Prompt: Change every "Sprühkopf" to "Pumpkopf" in the material from its start through the line with "شريط : وثائقي - ترفيهي". Reproduce those lines with nothing else altered, and omit the pictures.

Text extracted from the pages
>>

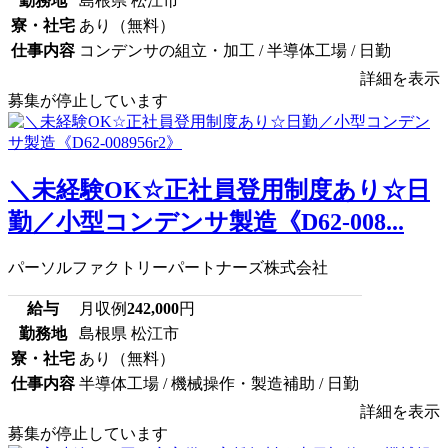
勤務地
島根県 松江市
寮・社宅
あり（無料）
仕事内容
コンデンサの組立・加工 / 半導体工場 / 日勤
詳細を表示
募集が停止しています
＼未経験OK☆正社員登用制度あり☆日
勤／小型コンデンサ製造《D62-008...
パーソルファクトリーパートナーズ株式会社
給与
月収例
242,000
円
勤務地
島根県 松江市
寮・社宅
あり（無料）
仕事内容
半導体工場 / 機械操作・製造補助 / 日勤
詳細を表示
募集が停止しています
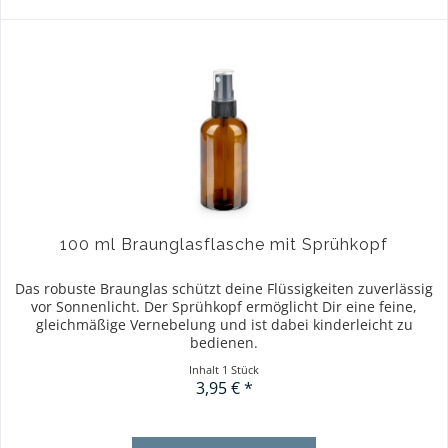
100 ml Braunglasflasche mit Sprühkopf
Das robuste Braunglas schützt deine Flüssigkeiten zuverlässig
vor Sonnenlicht. Der Sprühkopf ermöglicht Dir eine feine,
gleichmäßige Vernebelung und ist dabei kinderleicht zu
bedienen.
Inhalt
1 Stück
3,95 € *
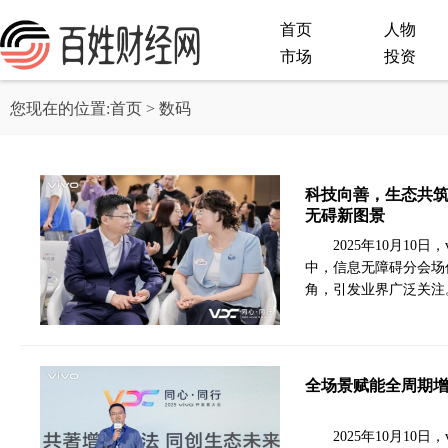
首页
人物
市场
投资
您现在的位置:
首页
> 数码
科技向善，生态共筑：
无碍新图景
2025年10月1
中，信息无障碍分会场
角，引发业界广泛关注。v
全场景赋能全周期增长
2025年10月10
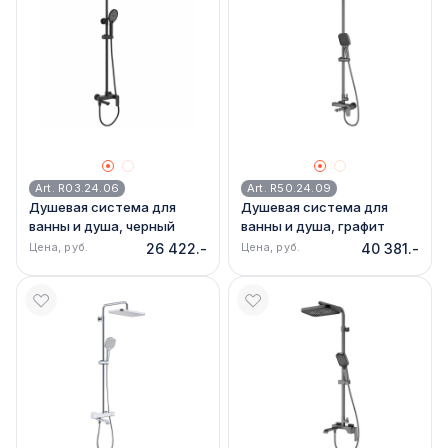
Art. R03.24.06
Art. R50.24.09
Душевая система для
Душевая система для
ванны и душа, черный
ванны и душа, графит
Raglo, R03.24.06
Raglo, R50.24.09
Цена, руб.
26 422.-
Цена, руб.
40 381.-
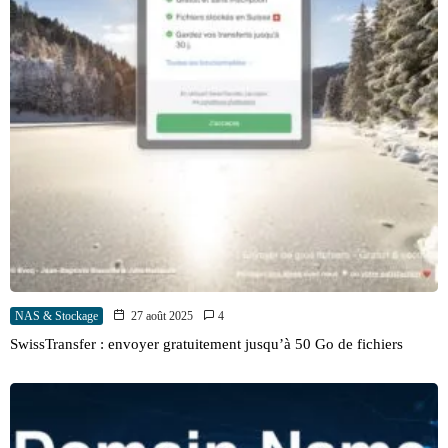
NAS & Stockage
27 août 2025
4
SwissTransfer : envoyer gratuitement jusqu’à 50 Go de fichiers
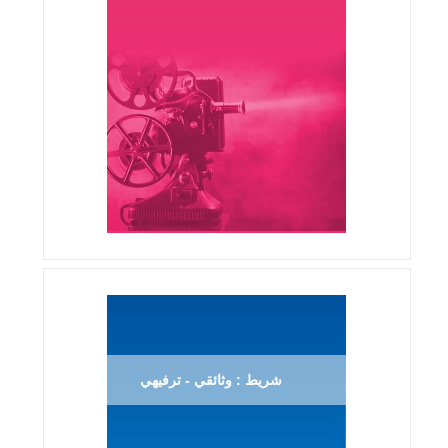
شريط : وثائقي - ترفيهي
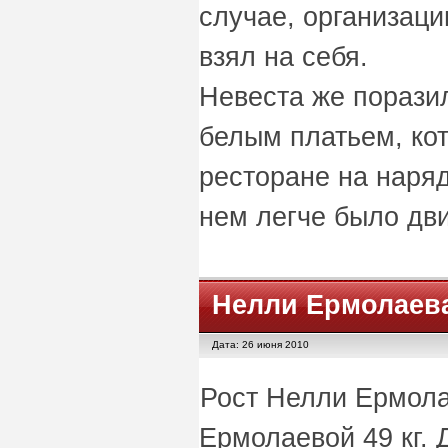
случае, организац
взял на себя.
Невеста же порази
белым платьем, ко
ресторане на наряд
нем легче было дви
Нелли Ермолаев
Дата: 26 июня 2010
Рост Нелли Ермола
Ермолаевой 49 кг. 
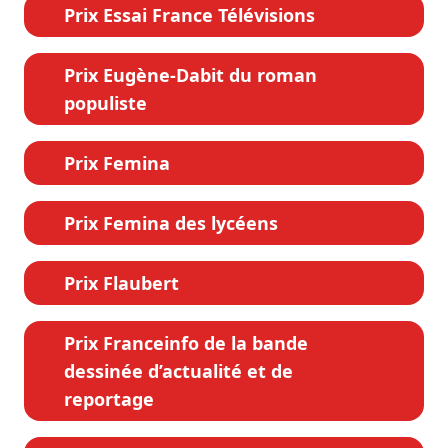
Prix Essai France Télévisions
Prix Eugène-Dabit du roman
populiste
Prix Femina
Prix Femina des lycéens
Prix Flaubert
Prix Franceinfo de la bande
dessinée d’actualité et de
reportage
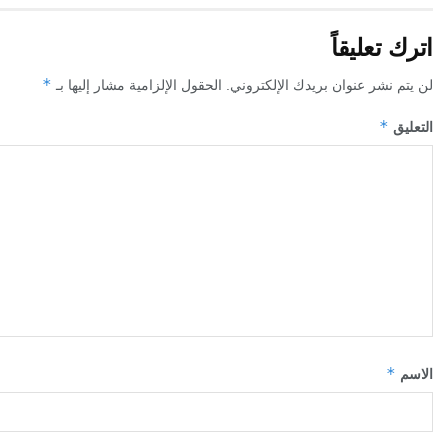
اترك تعليقاً
*
لن يتم نشر عنوان بريدك الإلكتروني.
الحقول الإلزامية مشار إليها بـ
*
التعليق
*
الاسم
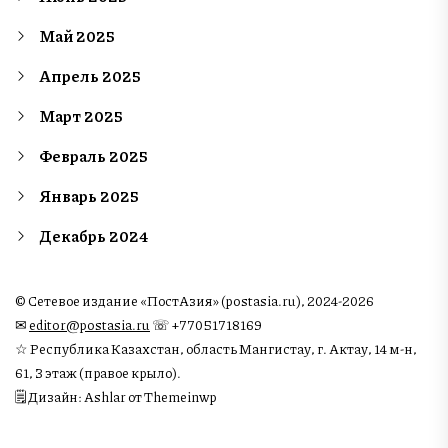
Май 2025
Апрель 2025
Март 2025
Февраль 2025
Январь 2025
Декабрь 2024
© Сетевое издание «ПостАзия» (postasia.ru), 2024-2026
✉︎
editor@postasia.ru
☏ +77051718169
☆ Республика Казахстан, область Мангистау, г. Актау, 14 м-н,
61, 3 этаж (правое крыло).
🗒 Дизайн: Ashlar от Themeinwp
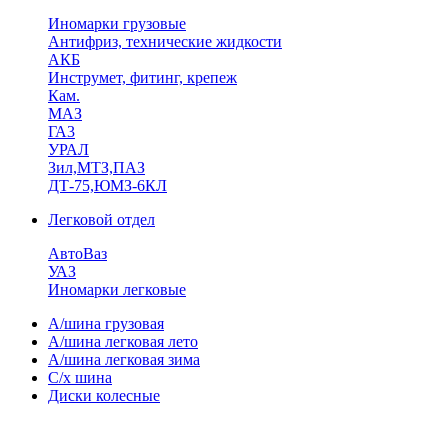
Иномарки грузовые
Антифриз, технические жидкости
АКБ
Инструмет, фитинг, крепеж
Кам.
МАЗ
ГА3
УРАЛ
Зил,МТЗ,ПАЗ
ДТ-75,ЮМЗ-6КЛ
Легковой отдел
АвтоВаз
УАЗ
Иномарки легковые
А/шина грузовая
А/шина легковая лето
А/шина легковая зима
С/х шина
Диски колесные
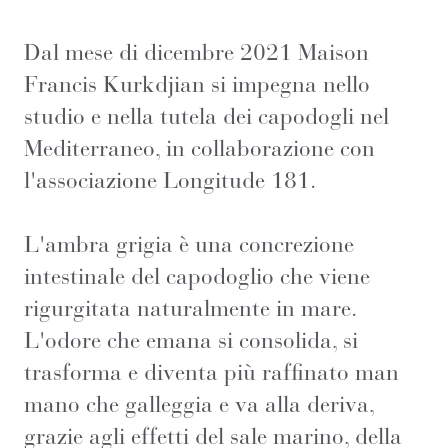
Dal mese di dicembre 2021 Maison
Francis Kurkdjian si impegna nello
studio e nella tutela dei capodogli nel
Mediterraneo, in collaborazione con
l'associazione Longitude 181.
L'ambra grigia è una concrezione
intestinale del capodoglio che viene
rigurgitata naturalmente in mare.
L'odore che emana si consolida, si
trasforma e diventa più raffinato man
mano che galleggia e va alla deriva,
grazie agli effetti del sale marino, della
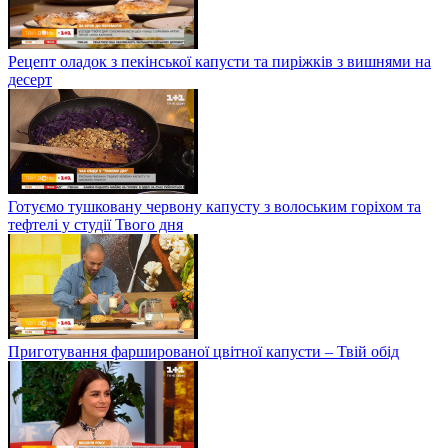
Рецепт оладок з пекінської капусти та пиріжків з вишнями на
десерт
Готуємо тушковану червону капусту з волоським горіхом та
тефтелі у студії Твого дня
Приготування фаршированої цвітної капусти – Твій обід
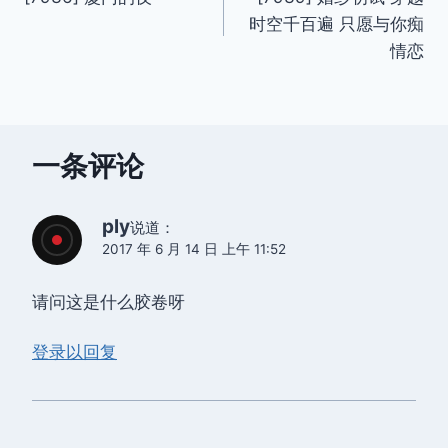
章
时空千百遍 只愿与你痴
导
情恋
航
一条评论
ply
说道：
2017 年 6 月 14 日 上午 11:52
请问这是什么胶卷呀
登录以回复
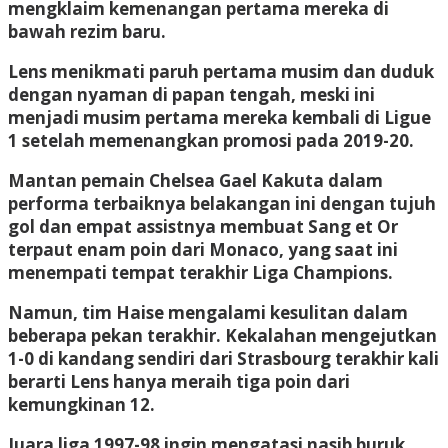
mengklaim kemenangan pertama mereka di
bawah rezim baru.
Lens menikmati paruh pertama musim dan duduk
dengan nyaman di papan tengah, meski ini
menjadi musim pertama mereka kembali di Ligue
1 setelah memenangkan promosi pada 2019-20.
Mantan pemain Chelsea Gael Kakuta dalam
performa terbaiknya belakangan ini dengan tujuh
gol dan empat assistnya membuat Sang et Or
terpaut enam poin dari Monaco, yang saat ini
menempati tempat terakhir Liga Champions.
Namun, tim Haise mengalami kesulitan dalam
beberapa pekan terakhir. Kekalahan mengejutkan
1-0 di kandang sendiri dari Strasbourg terakhir kali
berarti Lens hanya meraih tiga poin dari
kemungkinan 12.
Juara liga 1997-98 ingin mengatasi nasib buruk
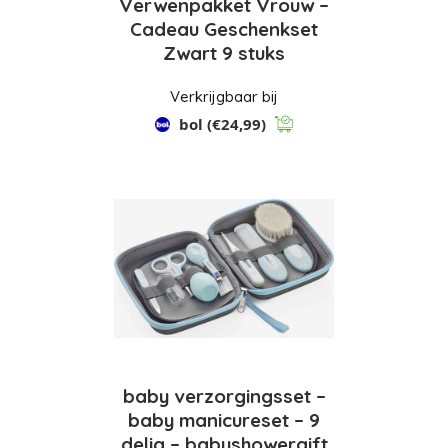
Verwenpakket Vrouw –
Cadeau Geschenkset
Zwart 9 stuks
Verkrijgbaar bij
bol
(€24,99)
baby verzorgingsset –
baby manicureset – 9
delig – babyshowergift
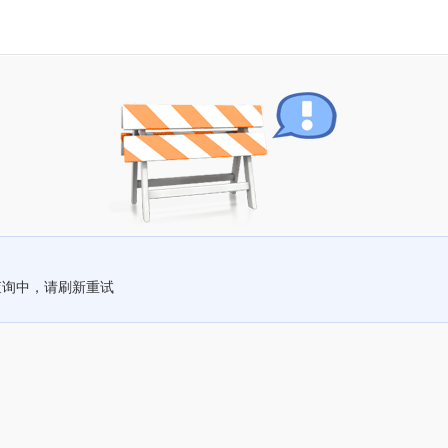
查询中，请刷新重试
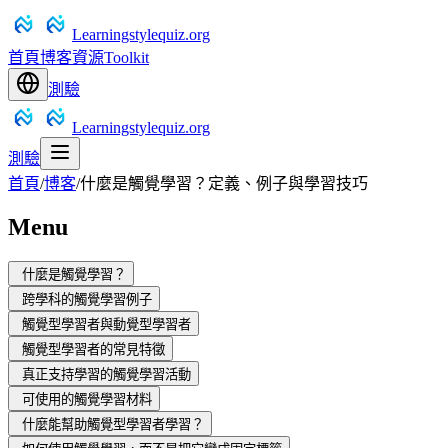
Learningstylequiz.org
首頁
博客
資源
Toolkit
測驗
Learningstylequiz.org
測驗
首頁
/
博客
/
什麼是觸覺學習？定義、例子與學習技巧
Menu
什麼是觸覺學習？
跨學科的觸覺學習例子
觸覺型學習者與動覺型學習者
觸覺型學習者的常見特徵
真正支持學習的觸覺學習活動
可使用的觸覺學習材料
什麼能幫助觸覺型學習者學習？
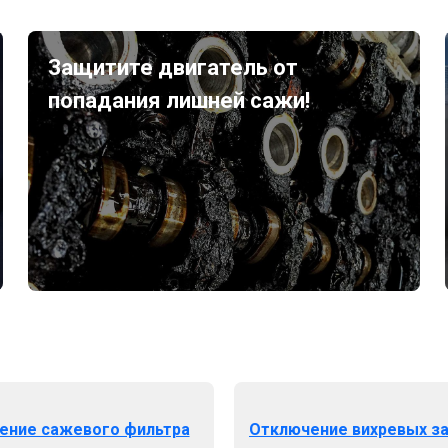
Защитите двигатель от
попадания лишней сажи!
ение сажевого фильтра
Отключение вихревых з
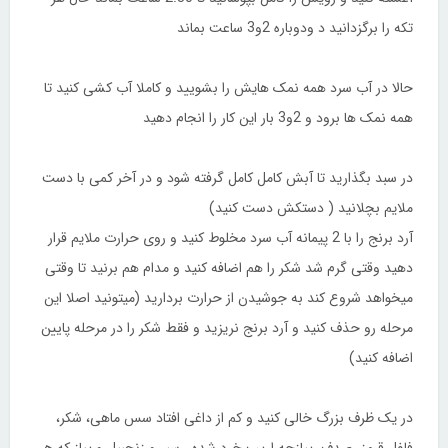
تکه را برگزدانید د ودوباره 2و3 ساعت بماند
حالا در آب سرد همه نمک هایش را بشویید و کاملا آب کشی کنید تا
همه نمک ها برود و 2و3 بار این کار را انجام دهید
در سبد بگذارید تا آبش کامل کامل گرفته شود و در آخر کمی با دست
ملایم بچلانید ( دستکش دست کنید)
آرد برنج را با 2 پیمانه آب سرد مخلوط کنید و روی حرارت ملایم قرار
دهید وقتی گرم شد شکر را هم اضافه کنید و مدام هم برنید تا وقتی
میخواهد شروع کند به جوشیدن از حرارت بردارید (میتونید اصلا این
مرحله رو حذف کنید و آرد برنج نریزید و فقط شکر را در مرحله پایین
اضافه کنید)
در یک ظرف بزرگ خالی کنید و کم از داغی افتاد سس ماهی، شکر،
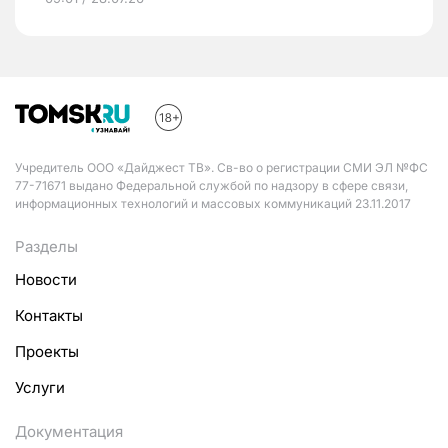
Учредитель ООО «Дайджест ТВ». Св-во о регистрации СМИ ЭЛ №ФС
77-71671 выдано Федеральной службой по надзору в сфере связи,
информационных технологий и массовых коммуникаций 23.11.2017
Разделы
Новости
Контакты
Проекты
Услуги
Документация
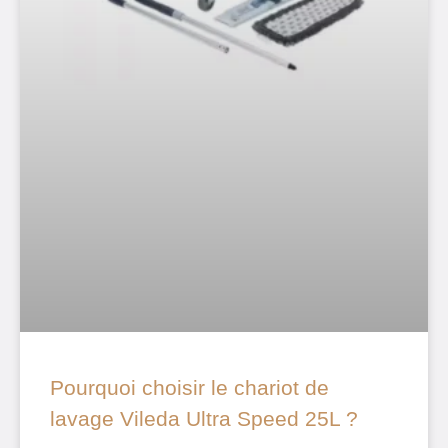
Pourquoi choisir le chariot de
lavage Vileda Ultra Speed 25L ?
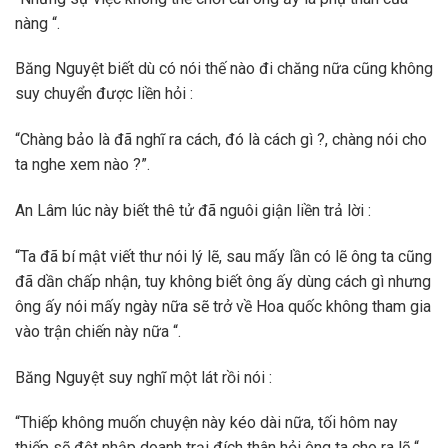
nàng “.
Băng Nguyệt biết dù có nói thế nào đi chăng nữa cũng không
suy chuyển được liền hỏi :
“Chàng bảo là đã nghĩ ra cách, đó là cách gì ?, chàng nói cho
ta nghe xem nào ?”.
An Lâm lúc này biết thê tử đã nguôi giận liền trả lời :
“Ta đã bí mật viết thư nói lý lẽ, sau mấy lần có lẽ ông ta cũng
đã dần chấp nhận, tuy không biết ông ấy dùng cách gì nhưng
ông ấy nói mấy ngày nữa sẽ trở về Hoa quốc không tham gia
vào trận chiến này nữa “.
Băng Nguyệt suy nghĩ một lát rồi nói :
“Thiếp không muốn chuyện này kéo dài nữa, tối hôm nay
thiếp sẽ đột nhập doanh trại đích thân hỏi ông ta cho ra lẽ “.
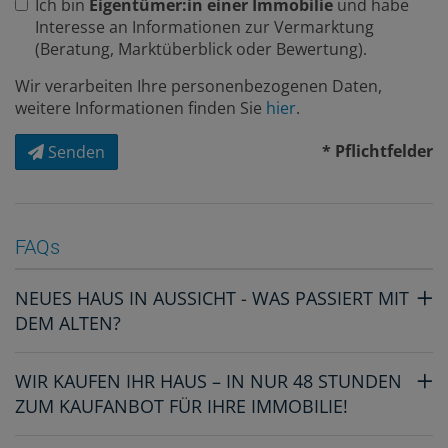
Ich bin
Eigentümer:in einer Immobilie
und habe
Interesse an Informationen zur Vermarktung
(Beratung, Marktüberblick oder Bewertung).
Wir verarbeiten Ihre personenbezogenen Daten,
weitere Informationen finden Sie
hier
.
* Pflichtfelder
Senden
FAQs
NEUES HAUS IN AUSSICHT - WAS PASSIERT MIT
DEM ALTEN?
WIR KAUFEN IHR HAUS – IN NUR 48 STUNDEN
ZUM KAUFANBOT FÜR IHRE IMMOBILIE!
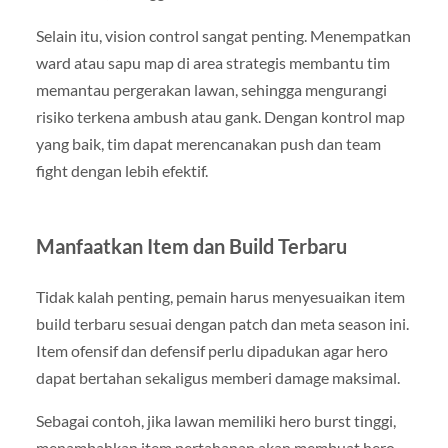
Selain itu, vision control sangat penting. Menempatkan
ward atau sapu map di area strategis membantu tim
memantau pergerakan lawan, sehingga mengurangi
risiko terkena ambush atau gank. Dengan kontrol map
yang baik, tim dapat merencanakan push dan team
fight dengan lebih efektif.
Manfaatkan Item dan Build Terbaru
Tidak kalah penting, pemain harus menyesuaikan item
build terbaru sesuai dengan patch dan meta season ini.
Item ofensif dan defensif perlu dipadukan agar hero
dapat bertahan sekaligus memberi damage maksimal.
Sebagai contoh, jika lawan memiliki hero burst tinggi,
menambahkan item pertahanan akan membuat hero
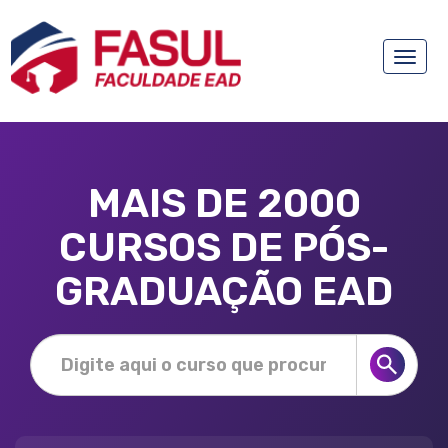
Toggle
naviga
MAIS DE 2000
CURSOS DE PÓS-
GRADUAÇÃO EAD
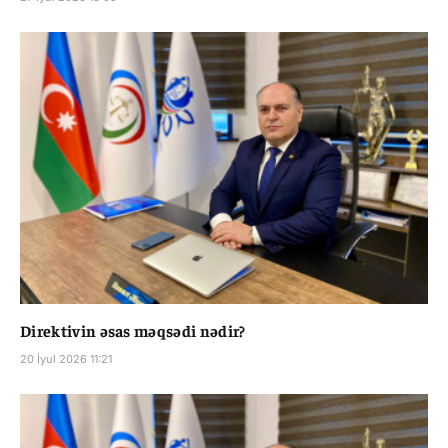
Direktivin əsas məqsədi nədir?
20 İyul 2026 11:21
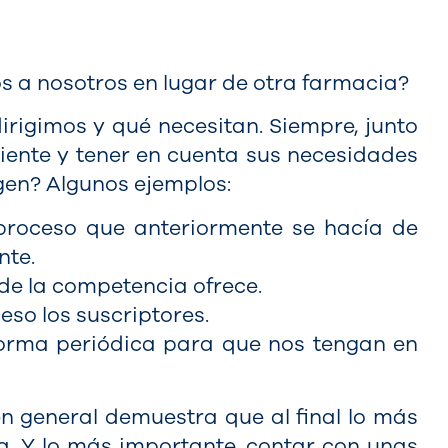
s a nosotros en lugar de otra farmacia?
irigimos y qué necesitan. Siempre, junto
liente y tener en cuenta sus necesidades
gen? Algunos ejemplos:
 proceso que anteriormente se hacía de
nte.
de la competencia ofrece.
ceso los suscriptores.
e forma periódica para que nos tengan en
n general demuestra que al final lo más
a. Y lo más importante, contar con unas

<<

Solution to this exercise:
勤務地
島根県 松江市
寮・社宅
あり（無料）
仕事内容
コンデンサの組立・加工 / 半導体工場 / 日勤
詳細を表示
募集が停止しています
＼未経験OK☆正社員登用制度あり☆日
勤／小型コンデンサ製造《D62-008...
パーソルファクトリーパートナーズ株式会社
給与
月収例
242,000
円
勤務地
島根県 松江市
寮・社宅
あり（無料）
仕事内容
半導体工場 / 機械操作・製造補助 / 日勤
詳細を表示
募集が停止しています
100 ml Braunglasflasche mit Pumpkopf
Das robuste Braunglas schützt deine Flüssigkeiten zuverlässig
vor Sonnenlicht. Der Pumpkopf ermöglicht Dir eine feine,
gleichmäßige Vernebelung und ist dabei kinderleicht zu
bedienen.
Inhalt
1 Stück
3,95 € *
首页
人物
市场
投资
您现在的位置:
首页
> 数码
科技向善，生态共筑：
无碍新图景
2025年10月1
中，信息无障碍分会场
角，引发业界广泛关注。v
全场景赋能全周期增长
2025年10月10
Art. R03.24.06
Art. R50.24.09
Душевая система для
Душевая система для
ванны и душа, черный
ванны и душа, графит
Raglo, R03.24.06
Raglo, R50.24.09
Цена, руб.
26 422.-
Цена, руб.
40 381.-
NAS & Stockage
27 août 2025
4
SwissTransfer : envoyer gratuitement jusqu’à 50 Go de fichiers
شريط : وثائقي - ترفيهي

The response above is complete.